*Information supplied*
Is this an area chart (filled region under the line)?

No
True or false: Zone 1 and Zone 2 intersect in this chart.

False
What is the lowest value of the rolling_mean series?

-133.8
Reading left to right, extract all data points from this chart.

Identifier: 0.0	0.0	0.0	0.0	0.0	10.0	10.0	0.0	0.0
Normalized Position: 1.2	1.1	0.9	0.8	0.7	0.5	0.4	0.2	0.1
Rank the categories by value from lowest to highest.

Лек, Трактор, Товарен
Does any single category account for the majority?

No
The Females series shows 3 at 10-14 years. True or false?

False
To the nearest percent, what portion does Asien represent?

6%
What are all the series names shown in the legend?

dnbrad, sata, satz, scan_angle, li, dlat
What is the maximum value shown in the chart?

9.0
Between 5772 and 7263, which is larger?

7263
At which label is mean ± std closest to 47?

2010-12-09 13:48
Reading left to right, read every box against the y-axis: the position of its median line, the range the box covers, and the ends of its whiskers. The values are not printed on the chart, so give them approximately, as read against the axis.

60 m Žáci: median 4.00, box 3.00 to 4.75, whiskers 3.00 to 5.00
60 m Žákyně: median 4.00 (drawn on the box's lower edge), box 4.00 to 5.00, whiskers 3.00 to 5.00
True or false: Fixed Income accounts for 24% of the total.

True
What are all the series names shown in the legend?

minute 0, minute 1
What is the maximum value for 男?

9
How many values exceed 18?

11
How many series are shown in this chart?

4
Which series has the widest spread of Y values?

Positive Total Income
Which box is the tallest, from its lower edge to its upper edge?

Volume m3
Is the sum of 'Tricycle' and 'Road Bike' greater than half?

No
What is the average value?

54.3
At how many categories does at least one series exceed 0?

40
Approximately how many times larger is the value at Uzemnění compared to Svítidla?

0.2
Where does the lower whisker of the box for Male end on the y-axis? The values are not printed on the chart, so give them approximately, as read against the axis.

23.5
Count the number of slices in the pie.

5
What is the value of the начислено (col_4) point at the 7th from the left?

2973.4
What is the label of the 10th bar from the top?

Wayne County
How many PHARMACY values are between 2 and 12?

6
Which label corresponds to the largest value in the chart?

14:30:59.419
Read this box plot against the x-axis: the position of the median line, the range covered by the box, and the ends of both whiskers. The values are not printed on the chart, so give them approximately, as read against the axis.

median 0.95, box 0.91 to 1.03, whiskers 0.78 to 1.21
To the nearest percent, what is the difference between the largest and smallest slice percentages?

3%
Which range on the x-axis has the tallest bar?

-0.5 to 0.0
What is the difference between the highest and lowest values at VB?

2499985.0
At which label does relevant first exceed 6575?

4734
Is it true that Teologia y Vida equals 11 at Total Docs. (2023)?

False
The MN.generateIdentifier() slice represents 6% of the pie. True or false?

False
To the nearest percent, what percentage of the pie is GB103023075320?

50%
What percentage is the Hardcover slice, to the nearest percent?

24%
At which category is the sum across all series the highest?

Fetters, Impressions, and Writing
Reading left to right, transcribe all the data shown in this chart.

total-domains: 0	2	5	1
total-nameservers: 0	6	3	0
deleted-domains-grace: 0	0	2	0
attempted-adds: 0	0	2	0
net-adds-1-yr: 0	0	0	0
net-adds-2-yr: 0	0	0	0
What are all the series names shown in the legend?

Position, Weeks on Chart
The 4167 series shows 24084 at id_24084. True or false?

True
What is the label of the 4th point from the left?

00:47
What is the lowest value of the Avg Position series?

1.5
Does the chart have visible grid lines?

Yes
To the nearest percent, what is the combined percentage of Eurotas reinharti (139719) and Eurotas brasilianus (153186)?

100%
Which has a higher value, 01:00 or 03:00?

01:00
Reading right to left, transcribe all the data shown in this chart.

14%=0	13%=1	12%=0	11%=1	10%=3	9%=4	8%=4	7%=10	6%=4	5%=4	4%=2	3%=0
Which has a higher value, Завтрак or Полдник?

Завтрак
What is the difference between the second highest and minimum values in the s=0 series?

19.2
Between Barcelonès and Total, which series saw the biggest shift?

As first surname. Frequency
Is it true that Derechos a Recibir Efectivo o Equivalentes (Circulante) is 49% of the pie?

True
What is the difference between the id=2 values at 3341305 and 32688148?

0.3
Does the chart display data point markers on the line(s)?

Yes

*To do*
Copy the rows word for word, from the line with "Positive Total Income" to the line with "Which label corresponds", including both of those lines.

*Output for this task*
Positive Total Income
Which box is the tallest, from its lower edge to its upper edge?

Volume m3
Is the sum of 'Tricycle' and 'Road Bike' greater than half?

No
What is the average value?

54.3
At how many categories does at least one series exceed 0?

40
Approximately how many times larger is the value at Uzemnění compared to Svítidla?

0.2
Where does the lower whisker of the box for Male end on the y-axis? The values are not printed on the chart, so give them approximately, as read against the axis.

23.5
Count the number of slices in the pie.

5
What is the value of the начислено (col_4) point at the 7th from the left?

2973.4
What is the label of the 10th bar from the top?

Wayne County
How many PHARMACY values are between 2 and 12?

6
Which label corresponds to the largest value in the chart?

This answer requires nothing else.